Resheph (also Rešef, Reshef; Canaanite ršp ; Eblaite Rašap, Egyptian ršpw) was a deity associated with plague (or a personification of plague) in ancient Canaanite religion. The originally Eblaite and Canaanite deity was adopted into ancient Egyptian religion in the late Bronze Age during the Eighteenth Dynasty of Egypt (late 15th century BC) as a god of horses and chariots.
In Biblical Hebrew, רֶשֶׁף resheph is a noun interpreted as "flame, lightning" but also "burning fever, plague, pestilence".
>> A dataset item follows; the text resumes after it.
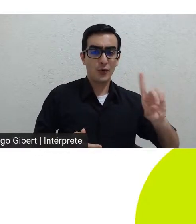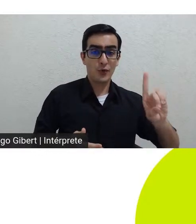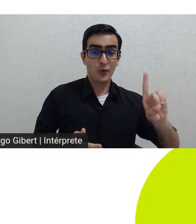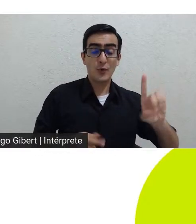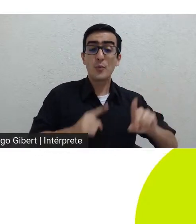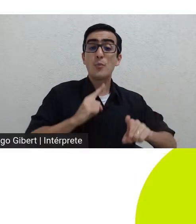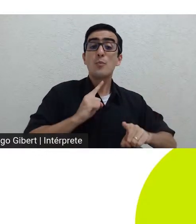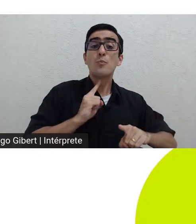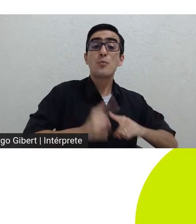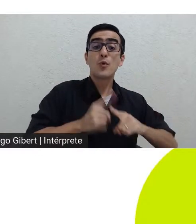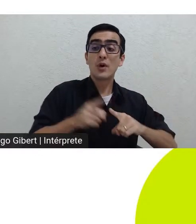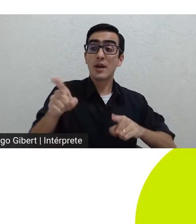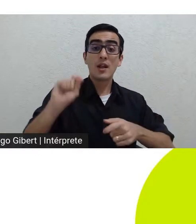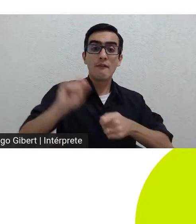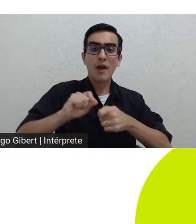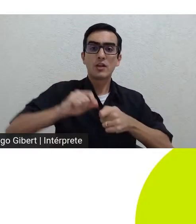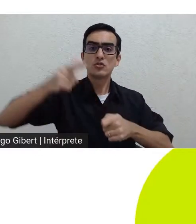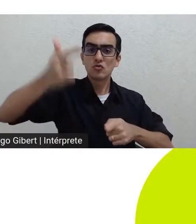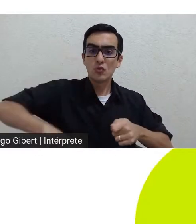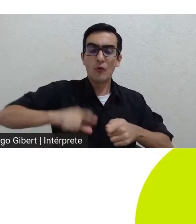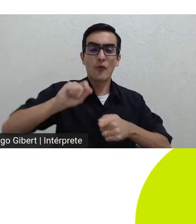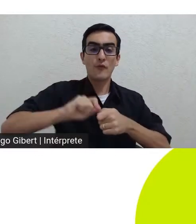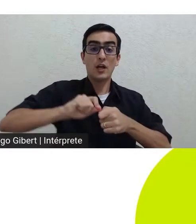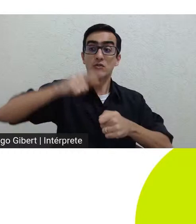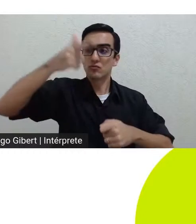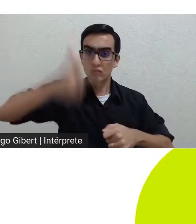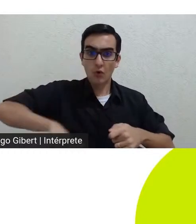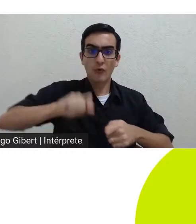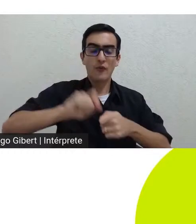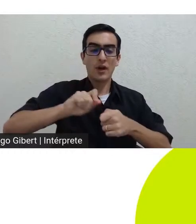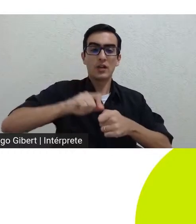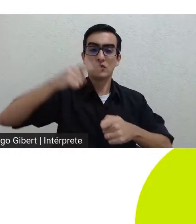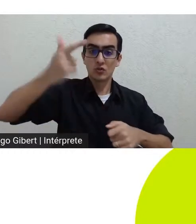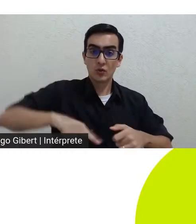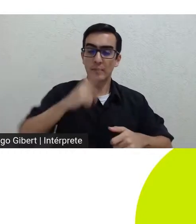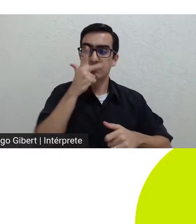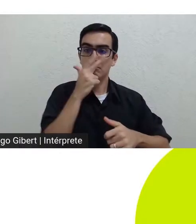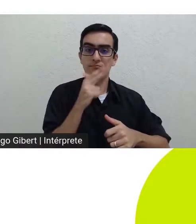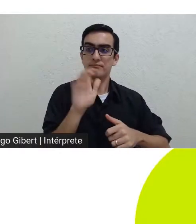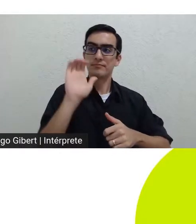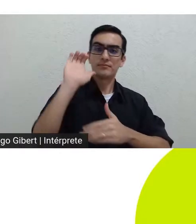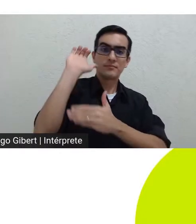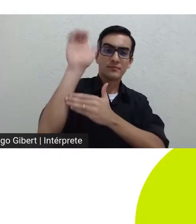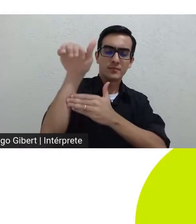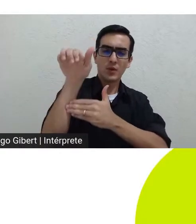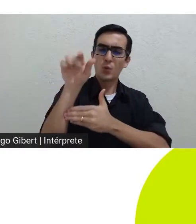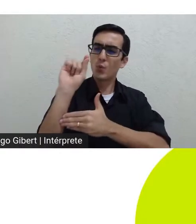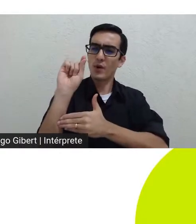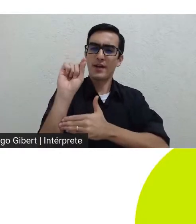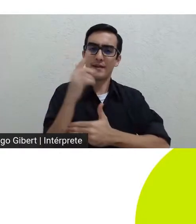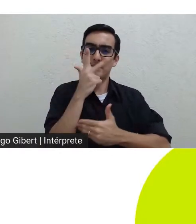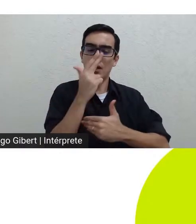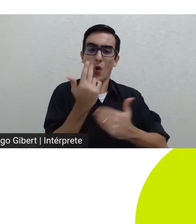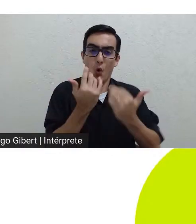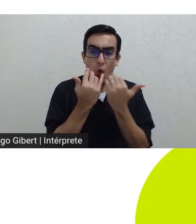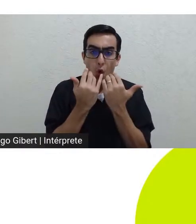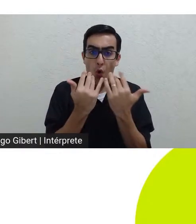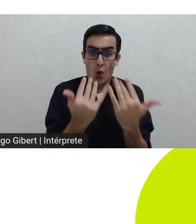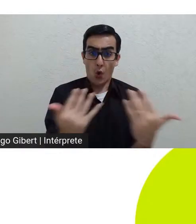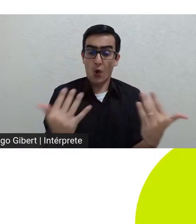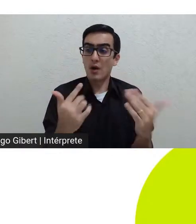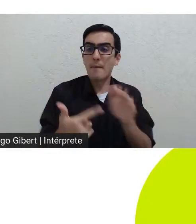repetição pulsional um forte colorido pulsional que não chega a definir um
The name is found in the third millennium tablets from Ebla, as Rašap (Ra-ša-ap), listed as divinity of the cities of Atanni, Gunu, Tunip, and Shechem. Rasap was also one of the chief gods of the city of Ebla having one of the four city gates named in his honor.
References to rsp gn have been found at Ebla and Ugarit. These have been variously interpreted as associating Resheph with the shield and protection, or the city Gunu, or gardens, or the cemetery.
Ršp was an important Ugaritic deity. He had the byname of tġr špš "door-warden of the Sun". Sacrifices to Ršp (ršp gn) were performed in gardens.
Ugaritic Ršp was equated with Mesopotamian Nergal. Fauth (1974) argued that ršp in the later Canaanite period no longer referred to a specific god and could be used as a byname, as in Rešep-Mikal at Kition. Teixidor (1976) based on an epithet ḥṣ in Kition (interpreted as "arrow") identifies Ršp as a plague god who strikes his victims with arrows as Homeric Apollo (Iliad I.42–55), and argues for an interpretatio graeca of Ršp with Apollo in Idalium.